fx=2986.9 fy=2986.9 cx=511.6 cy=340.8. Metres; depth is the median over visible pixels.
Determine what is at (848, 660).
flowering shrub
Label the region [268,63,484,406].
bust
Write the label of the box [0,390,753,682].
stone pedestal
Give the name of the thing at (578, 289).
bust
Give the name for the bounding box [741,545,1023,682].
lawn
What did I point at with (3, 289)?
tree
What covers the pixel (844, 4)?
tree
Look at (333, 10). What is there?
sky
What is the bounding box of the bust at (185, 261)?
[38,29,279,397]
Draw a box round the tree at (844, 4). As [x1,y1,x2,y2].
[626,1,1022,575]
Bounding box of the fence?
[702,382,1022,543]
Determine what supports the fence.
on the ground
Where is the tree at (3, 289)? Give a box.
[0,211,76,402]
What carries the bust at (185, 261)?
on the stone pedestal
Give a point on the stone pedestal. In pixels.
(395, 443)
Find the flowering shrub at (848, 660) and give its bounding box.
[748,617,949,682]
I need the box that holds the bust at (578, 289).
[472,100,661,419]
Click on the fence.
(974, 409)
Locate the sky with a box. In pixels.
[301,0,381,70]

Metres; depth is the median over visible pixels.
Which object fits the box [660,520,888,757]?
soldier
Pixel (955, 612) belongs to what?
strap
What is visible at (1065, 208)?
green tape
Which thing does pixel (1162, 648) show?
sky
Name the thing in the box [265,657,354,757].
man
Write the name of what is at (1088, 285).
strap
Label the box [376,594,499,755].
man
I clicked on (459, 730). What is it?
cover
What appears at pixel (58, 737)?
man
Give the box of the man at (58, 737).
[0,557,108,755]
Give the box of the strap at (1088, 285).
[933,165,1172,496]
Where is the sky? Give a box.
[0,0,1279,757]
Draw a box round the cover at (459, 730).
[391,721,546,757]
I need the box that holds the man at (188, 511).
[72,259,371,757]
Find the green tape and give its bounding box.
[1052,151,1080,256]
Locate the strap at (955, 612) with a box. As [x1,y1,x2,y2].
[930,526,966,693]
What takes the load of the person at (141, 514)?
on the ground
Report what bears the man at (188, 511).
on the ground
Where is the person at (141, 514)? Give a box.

•••

→ **Task prompt**
Give the data again, exactly.

→ **Exercise answer**
fx=2986.9 fy=2986.9 cx=511.6 cy=340.8. Metres; depth is the median over visible pixels.
Determine what is at (848, 660).
flowering shrub
Label the region [268,63,484,406].
bust
Write the label of the box [0,390,753,682].
stone pedestal
Give the name of the thing at (578, 289).
bust
Give the name for the bounding box [741,545,1023,682].
lawn
What did I point at with (3, 289)?
tree
What covers the pixel (844, 4)?
tree
Look at (333, 10). What is there?
sky
What is the bounding box of the bust at (185, 261)?
[38,29,279,397]
Draw a box round the tree at (844, 4). As [x1,y1,x2,y2].
[626,1,1022,575]
Bounding box of the fence?
[702,382,1022,543]
Determine what supports the fence.
on the ground
Where is the tree at (3, 289)? Give a box.
[0,211,76,402]
What carries the bust at (185, 261)?
on the stone pedestal
Give a point on the stone pedestal. In pixels.
(395, 443)
Find the flowering shrub at (848, 660) and give its bounding box.
[748,617,949,682]
I need the box that holds the bust at (578, 289).
[472,100,661,419]
Click on the fence.
(974, 409)
Locate the sky with a box. In pixels.
[301,0,381,70]

Metres; depth is the median over visible pixels.
Which object fits the box [660,520,888,757]?
soldier
Pixel (955, 612) belongs to what?
strap
What is visible at (1065, 208)?
green tape
Which thing does pixel (1162, 648) show?
sky
Name the thing in the box [265,657,354,757].
man
Write the name of what is at (1088, 285).
strap
Label the box [376,594,499,755].
man
I clicked on (459, 730). What is it?
cover
What appears at pixel (58, 737)?
man
Give the box of the man at (58, 737).
[0,557,108,755]
Give the box of the strap at (1088, 285).
[933,165,1172,496]
Where is the sky? Give a box.
[0,0,1279,757]
Draw a box round the cover at (459, 730).
[391,721,546,757]
I need the box that holds the man at (188, 511).
[72,259,371,757]
Find the green tape and give its bounding box.
[1052,151,1080,256]
Locate the strap at (955, 612) with a box. As [x1,y1,x2,y2].
[930,526,966,693]
What takes the load of the person at (141, 514)?
on the ground
Report what bears the man at (188, 511).
on the ground
Where is the person at (141, 514)? Give a box.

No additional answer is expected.